## Material for the task
++++

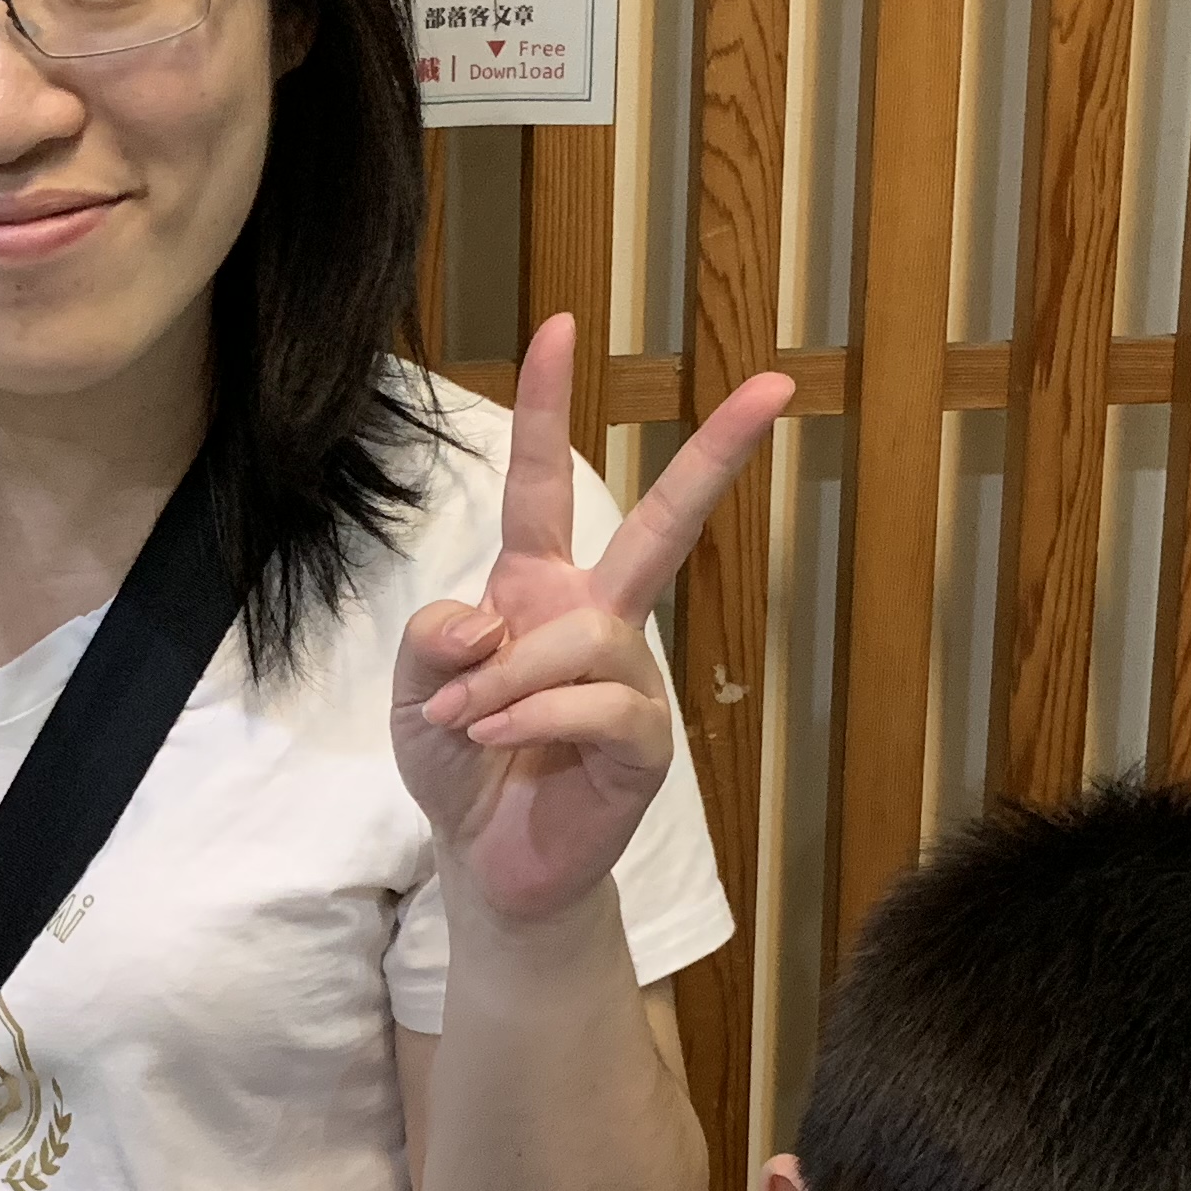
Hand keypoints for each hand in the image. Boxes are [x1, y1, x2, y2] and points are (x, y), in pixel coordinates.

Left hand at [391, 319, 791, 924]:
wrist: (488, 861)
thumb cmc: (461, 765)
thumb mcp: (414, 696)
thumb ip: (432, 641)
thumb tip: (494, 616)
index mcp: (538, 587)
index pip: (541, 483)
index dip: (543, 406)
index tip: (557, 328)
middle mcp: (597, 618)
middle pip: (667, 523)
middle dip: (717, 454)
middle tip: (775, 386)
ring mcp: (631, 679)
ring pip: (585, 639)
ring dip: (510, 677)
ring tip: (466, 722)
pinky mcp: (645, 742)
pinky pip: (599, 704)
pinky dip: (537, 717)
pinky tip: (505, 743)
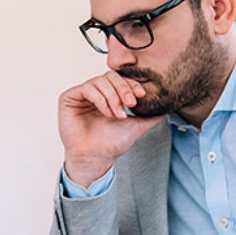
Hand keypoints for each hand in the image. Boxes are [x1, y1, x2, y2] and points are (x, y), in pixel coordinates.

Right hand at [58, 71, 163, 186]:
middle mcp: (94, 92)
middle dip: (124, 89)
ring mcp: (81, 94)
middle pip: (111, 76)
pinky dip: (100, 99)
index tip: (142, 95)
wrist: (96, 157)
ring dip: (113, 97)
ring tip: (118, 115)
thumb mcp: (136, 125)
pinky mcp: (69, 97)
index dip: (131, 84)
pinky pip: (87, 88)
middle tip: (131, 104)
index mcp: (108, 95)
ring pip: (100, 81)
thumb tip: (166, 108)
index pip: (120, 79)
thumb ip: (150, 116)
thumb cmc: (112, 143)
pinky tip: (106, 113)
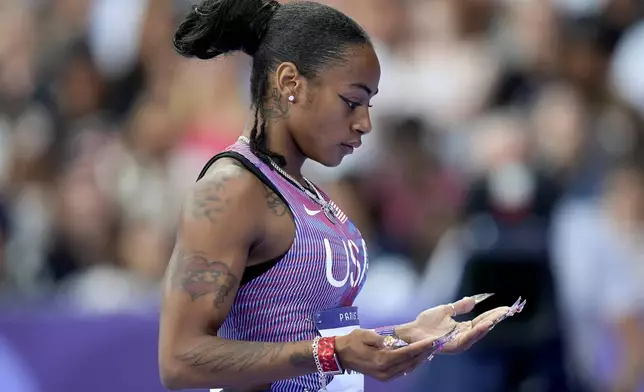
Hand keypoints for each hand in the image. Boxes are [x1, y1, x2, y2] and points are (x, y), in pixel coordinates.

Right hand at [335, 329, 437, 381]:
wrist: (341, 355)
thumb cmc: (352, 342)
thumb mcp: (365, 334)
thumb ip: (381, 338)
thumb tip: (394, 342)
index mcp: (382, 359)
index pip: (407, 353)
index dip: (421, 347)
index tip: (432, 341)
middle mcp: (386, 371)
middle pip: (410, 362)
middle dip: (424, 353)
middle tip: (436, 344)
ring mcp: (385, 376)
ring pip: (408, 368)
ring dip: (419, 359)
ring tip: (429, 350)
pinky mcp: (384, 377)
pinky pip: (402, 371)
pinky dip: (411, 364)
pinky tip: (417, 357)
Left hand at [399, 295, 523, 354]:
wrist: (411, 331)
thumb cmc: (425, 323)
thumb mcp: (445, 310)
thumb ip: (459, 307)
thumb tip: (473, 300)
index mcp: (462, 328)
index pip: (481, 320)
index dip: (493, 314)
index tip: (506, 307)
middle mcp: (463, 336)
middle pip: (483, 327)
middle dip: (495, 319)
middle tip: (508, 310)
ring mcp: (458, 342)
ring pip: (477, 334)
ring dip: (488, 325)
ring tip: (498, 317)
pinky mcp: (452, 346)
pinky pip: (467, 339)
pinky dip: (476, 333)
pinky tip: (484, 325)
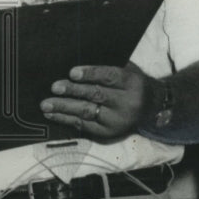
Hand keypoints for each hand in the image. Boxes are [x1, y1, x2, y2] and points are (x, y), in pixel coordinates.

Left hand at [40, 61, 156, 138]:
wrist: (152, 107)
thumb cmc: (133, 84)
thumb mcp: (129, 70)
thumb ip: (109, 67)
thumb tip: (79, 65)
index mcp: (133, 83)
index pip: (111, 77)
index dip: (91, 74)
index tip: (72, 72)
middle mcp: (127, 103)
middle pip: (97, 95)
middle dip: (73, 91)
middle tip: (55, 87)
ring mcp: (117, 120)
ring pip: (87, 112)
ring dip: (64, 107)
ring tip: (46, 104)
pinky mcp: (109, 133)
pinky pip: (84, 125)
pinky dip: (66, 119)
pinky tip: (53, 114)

++++

Sift through the entries and copy every line with "Left".

## Result of this task
Left hand at [391, 319, 791, 924]:
Left hand at [399, 295, 523, 354]:
Left hand at [40, 61, 156, 138]:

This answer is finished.